Well, many of the people around me have plenty of education. In my immediate family, most people haven’t gone to college. Everybody in my family accepts each other’s eccentricities, and my eccentricity is that I’m educated. Maybe they think it’s just a weird thing that I’m doing. I am close friends with people of all levels of education.

At the panel, someone asked a question about race, and you said, “We should do another panel about that,” and—

Well, at lunch we’d been talking about how race and rural issues intersect, and I admitted that I wasn’t sure what I could say on the subject. I’m very cautious about co-opting the stories of other people’s lives, and I’m mostly comfortable writing about the white people I grew up with. I do feel that my work lacks racial diversity, and I’m not sure how to address that. My work presents diversity in age, and in point of view, even sexuality. I’m very comfortable writing from a male point of view—in fact, I find it easier to write from a male point of view.

A statistic came up at my panel that only six percent of the rural population is of color. It’s just another way that the rural may in certain ways seem to be out of touch with the rest of America.

American SalvageFor starters that means we need to get that six percent right. One thing I can address in my stories is the fact of the racism of some of my characters. Some of them prove to be racist, and I struggle with how to take that on in fiction. I’m confounded in real life when I encounter a situation where someone exposes a racist attitude, but in fiction at least I have time to ponder it, and I don’t shy away from it or wish it away, as it might when it happens in real life.

In a story of yours that I teach from American Salvage, “The Burn,” my students always talk about that. One of the moments when I really love in that story is when the main character, Jim, lets out a shout that wakes up people in an upstairs apartment, and he starts imagining their lives and has this real moment of empathy and connection, but then immediately suppresses it. You can see that urge in him to put himself in other people’s shoes, and how he’s not allowing himself to do that.
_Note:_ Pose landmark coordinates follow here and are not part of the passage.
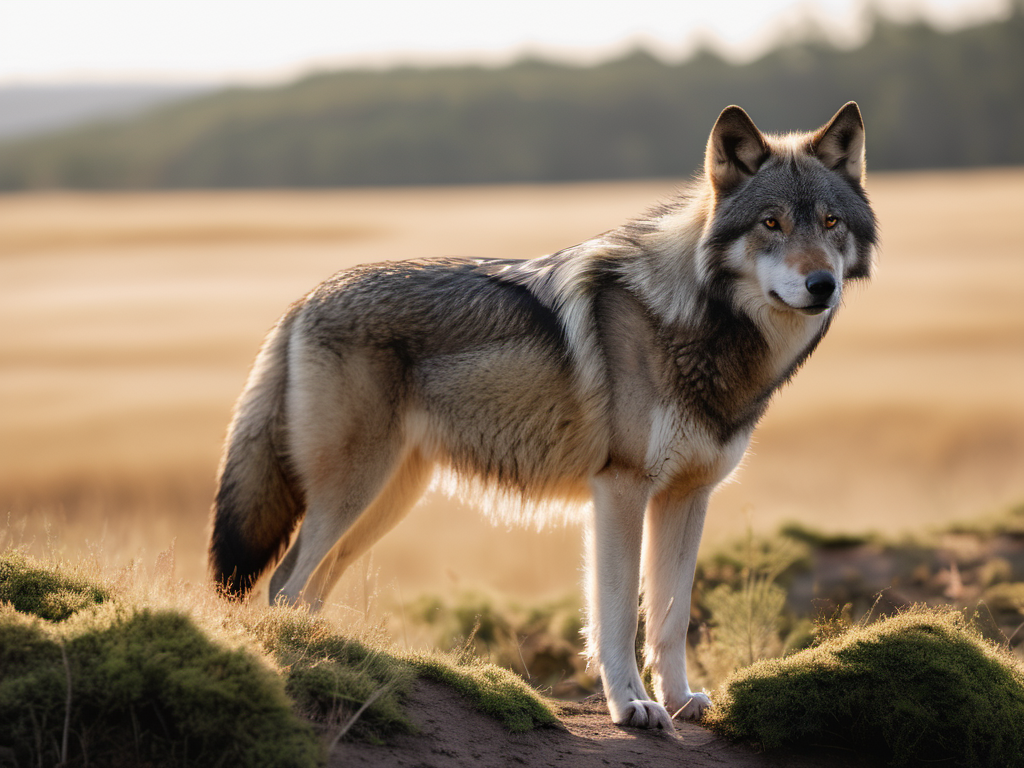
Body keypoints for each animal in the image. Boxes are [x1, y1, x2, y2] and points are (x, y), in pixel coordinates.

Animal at [209, 103, 880, 733]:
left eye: (830, 223)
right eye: (771, 223)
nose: (821, 284)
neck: (696, 321)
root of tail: (303, 300)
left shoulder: (688, 496)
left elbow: (670, 616)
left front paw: (680, 701)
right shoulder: (621, 489)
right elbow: (617, 615)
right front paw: (632, 707)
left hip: (383, 504)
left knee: (307, 590)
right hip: (351, 496)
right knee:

In that story, I wanted to show that not everybody who behaves in a racist way is a hopeless racist. I mean, the protagonist is a racist, but a lot of that comes from his bring afraid to think for himself—he’s afraid that his own friends will reject him for having an open mind about people of color and the lesbians upstairs. And maybe I am making a comment about a certain kind of male culture that is a little more common in rural areas, where there are fewer alternatives to the community one is born into. I felt that in this character’s life, he was saddled with some limitations, resulting from limitations in what he had been exposed to. And I did think that there was hope for him to become a better person.

Oh, good. I was going to ask you whether you imagined continued lives for your characters, because whenever I read that story I think, “I want something good to happen for him.”

Oh, yeah. I imagine that there’s hope for that guy. You know, him talking to his neighbors would be a start. Just talking to people a little bit more can open up a frightened mind. I don’t necessarily investigate the lives of my characters beyond the stories, but I have hopes for them, hopes about what could happen.